**Data for the task:**
[Start of Attachment]
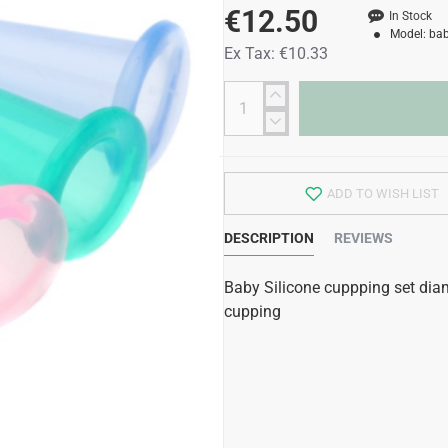
€12.50
In Stock
Model:
bab
Ex Tax: €10.33
ADD TO WISH LIST
DESCRIPTION
REVIEWS
Baby Silicone cuppping set dia
cupping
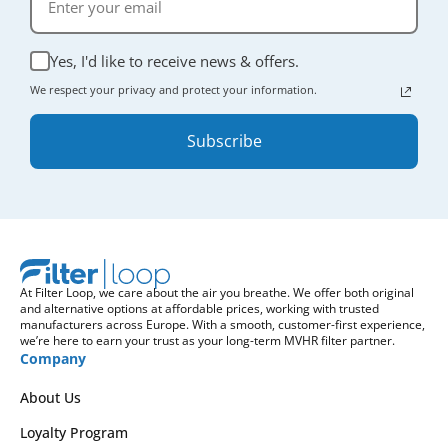
Yes, I'd like to receive news & offers.
We respect your privacy and protect your information.
Subscribe
At Filter Loop, we care about the air you breathe. We offer both original
and alternative options at affordable prices, working with trusted
manufacturers across Europe. With a smooth, customer-first experience,
we’re here to earn your trust as your long-term MVHR filter partner.
Company
About Us
Loyalty Program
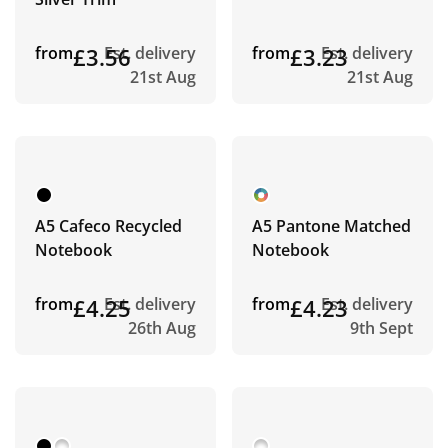
from
£3.56
Est. delivery
from
£3.23
Est. delivery
21st Aug
21st Aug
A5 Cafeco Recycled
A5 Pantone Matched
Notebook
Notebook
from
£4.25
Est. delivery
from
£4.23
Est. delivery
26th Aug
9th Sept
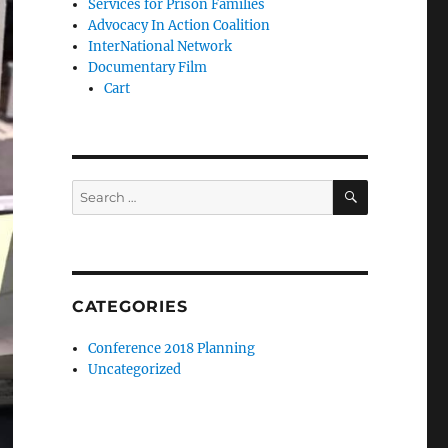
Services for Prison Families
Advocacy In Action Coalition
InterNational Network
Documentary Film
Cart
SEARCH
Search
for:
CATEGORIES
Conference 2018 Planning
Uncategorized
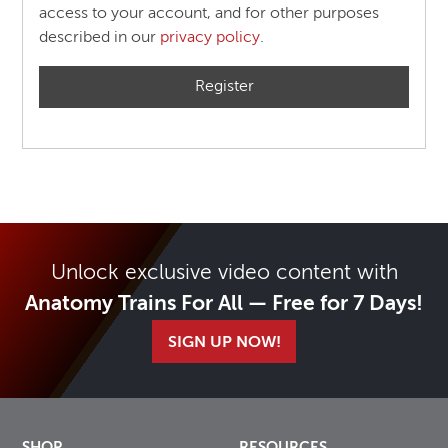
access to your account, and for other purposes
described in our
privacy policy
.
Register
Unlock exclusive video content with
Anatomy Trains For All — Free for 7 Days!
SIGN UP NOW!
SHOP
RESOURCES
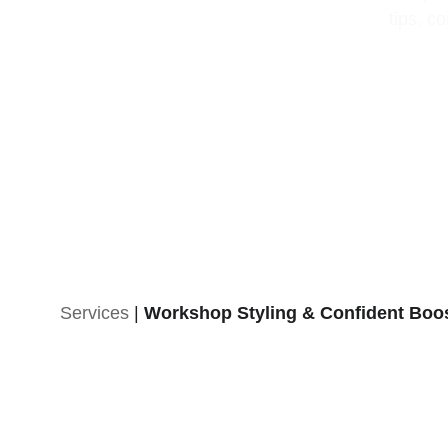
tips, c
Services
 | 
Workshop Styling & Confident Boo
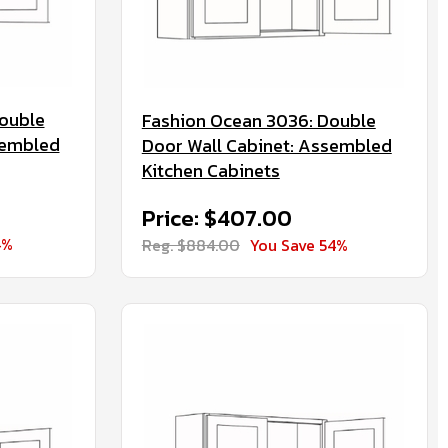
ouble
Fashion Ocean 3036: Double
sembled
Door Wall Cabinet: Assembled
Kitchen Cabinets
Price: $407.00
4%
Reg. $884.00
You Save 54%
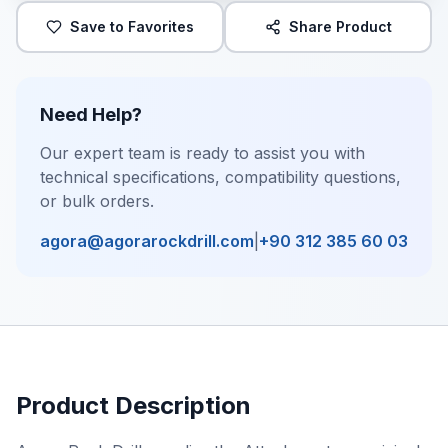
Save to Favorites
Share Product
Need Help?
Our expert team is ready to assist you with
technical specifications, compatibility questions,
or bulk orders.
agora@agorarockdrill.com
|
+90 312 385 60 03
Product Description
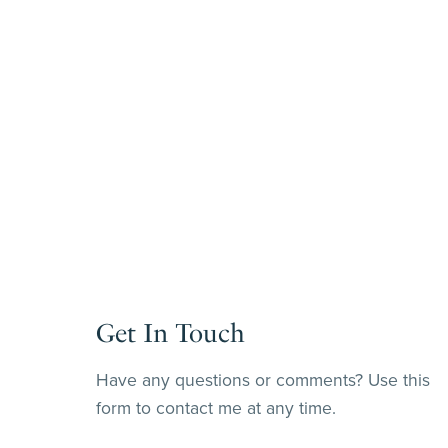
Get In Touch
Have any questions or comments? Use this
form to contact me at any time.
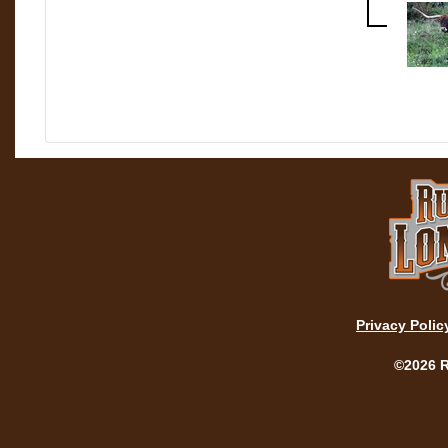
Privacy Polic
©2026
[End of Attachment]
**Aim of the exercise:**
Could you return the lines in the entries above that contain "your"?

**Output of the exercise:**
We respect your privacy and protect your information.
we’re here to earn your trust as your long-term MVHR filter partner.
access to your account, and for other purposes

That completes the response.